EXERCISE DETAILS: Run through the data and copy out every line that mentions the word "camera".

PROVIDED RECORDS:
==================================================

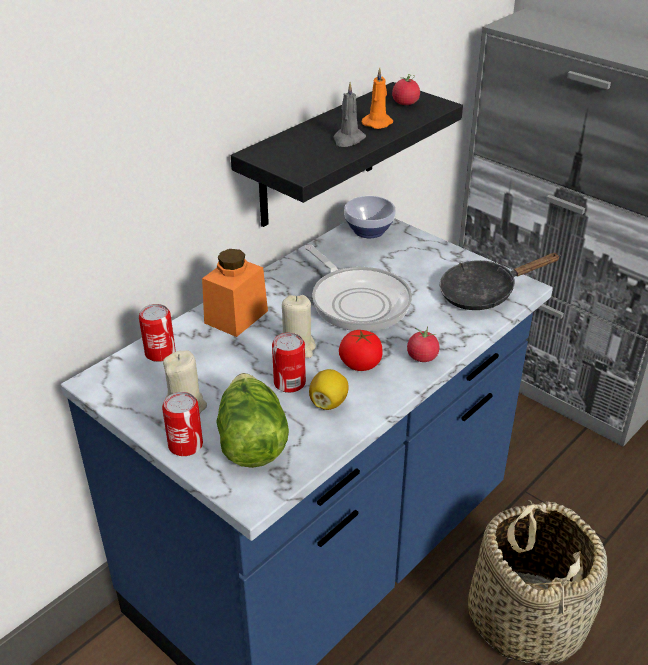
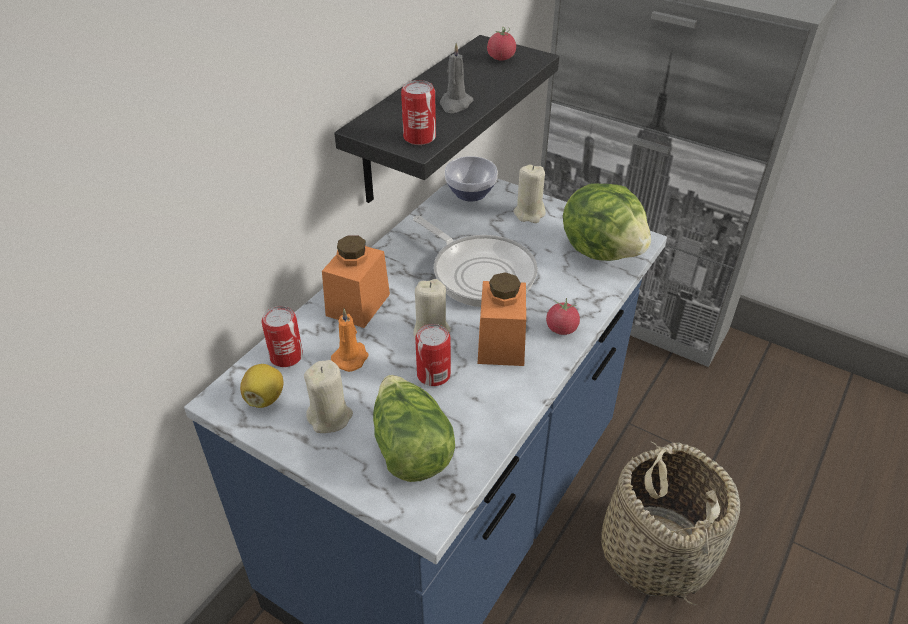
camera: 10 degrees left, 5 degrees up
(185, 445) = (341, 463): can -> can (419, 137)
(328, 402) = (480, 392): lemon -> lemon (265, 398)
(360, 364) = (501, 344): tomato -> orange jar
(378, 123) = (480, 82): orange candle -> orange candle (351, 357)
(421, 254) = (529, 213): none -> beige candle
(483, 293) = (603, 250): black frying pan -> lettuce

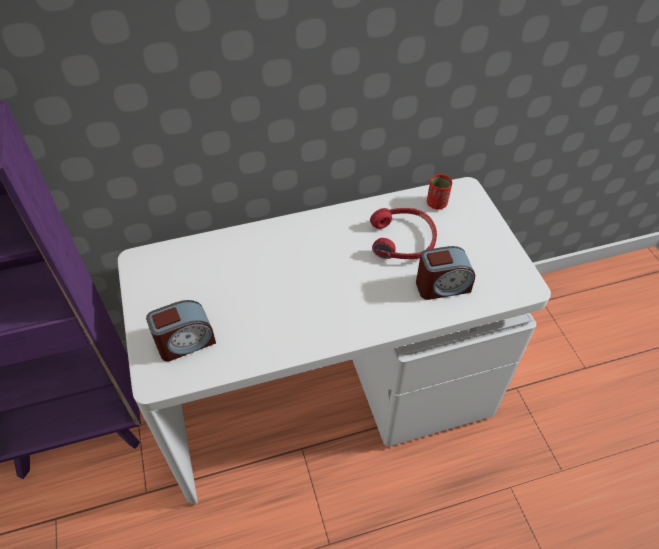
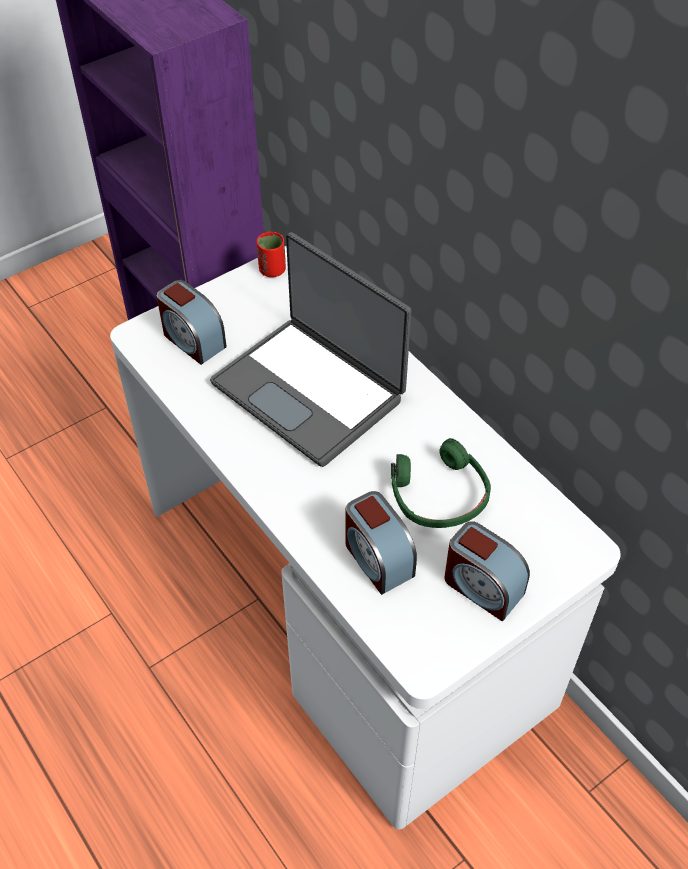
camera: 70 degrees right, 0 degrees up
(280, 281) = (310, 390): none -> laptop
(402, 240) = (438, 495): red headphones -> green headphones
(436, 203) = (534, 519): red cup -> red cup (272, 270)
(478, 242) = (482, 587): none -> alarm clock

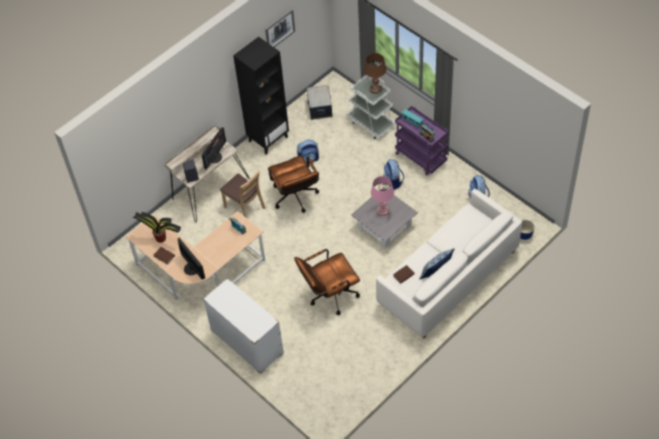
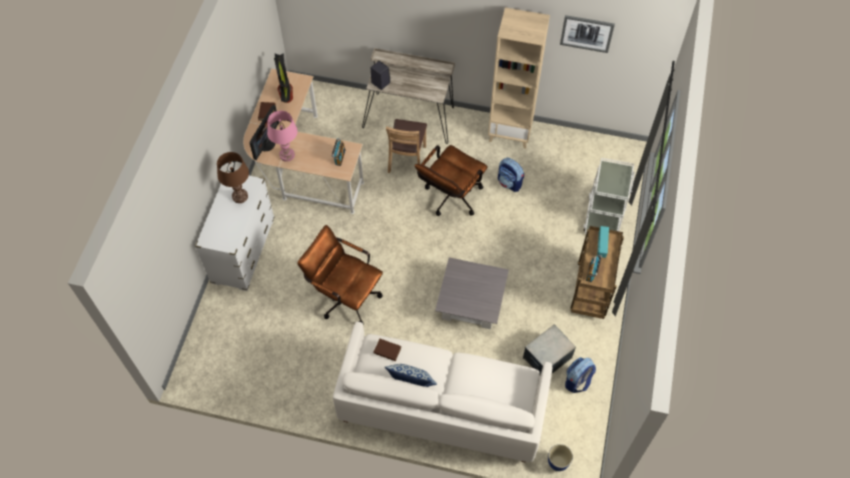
camera: 55 degrees right, 5 degrees up
(214, 157) = (419, 88): monitor -> none
(268, 138) = (510, 132): black bookcase -> beige bookcase
(319, 108) = (585, 157): storage box -> storage box (547, 357)
(375, 89) = (619, 184): brown table lamp -> brown table lamp (240, 196)
(382, 211) = (474, 286): pink table lamp -> pink table lamp (287, 155)
(393, 181) = (538, 280): backpack -> none
(421, 158) = (591, 291): purple cart -> brown cart

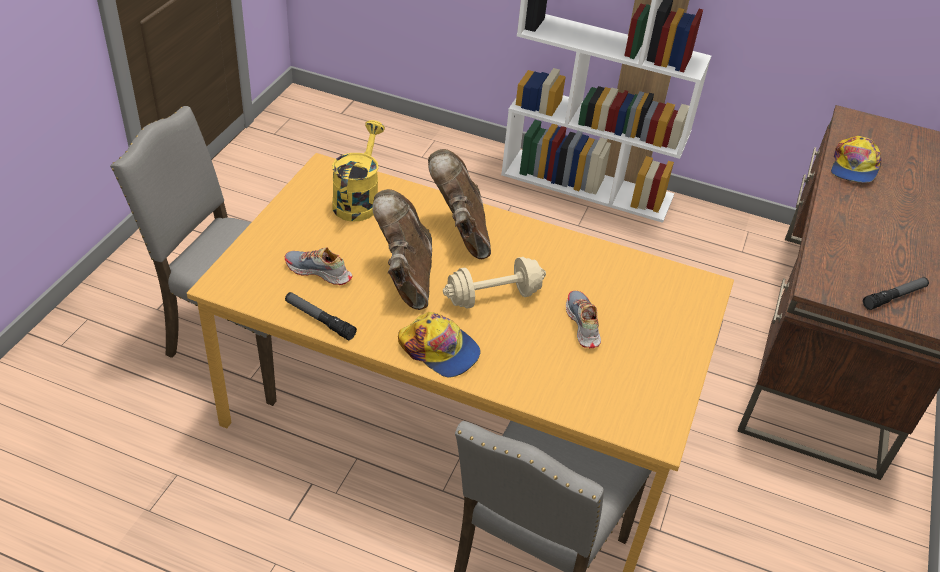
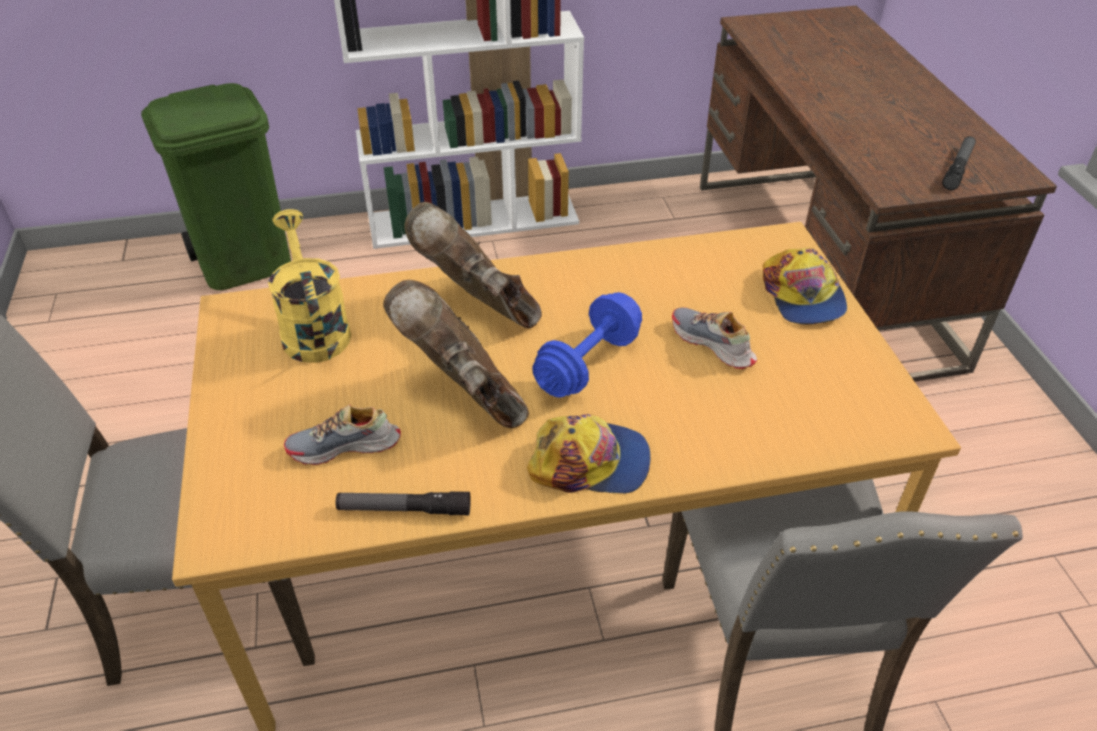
camera: 30 degrees left, 0 degrees up
(413, 147) = (246, 262): none -> green trash can
(493, 297) = (588, 364): beige dumbbell -> blue dumbbell
(853, 167) = (796, 66): cap -> cap (802, 295)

==================================================

RESPONSE BOX:
camera: 10 degrees left, 5 degrees up
camera: 70 degrees right, 0 degrees up
camera: 55 degrees right, 5 degrees up
camera: 30 degrees left, 0 degrees up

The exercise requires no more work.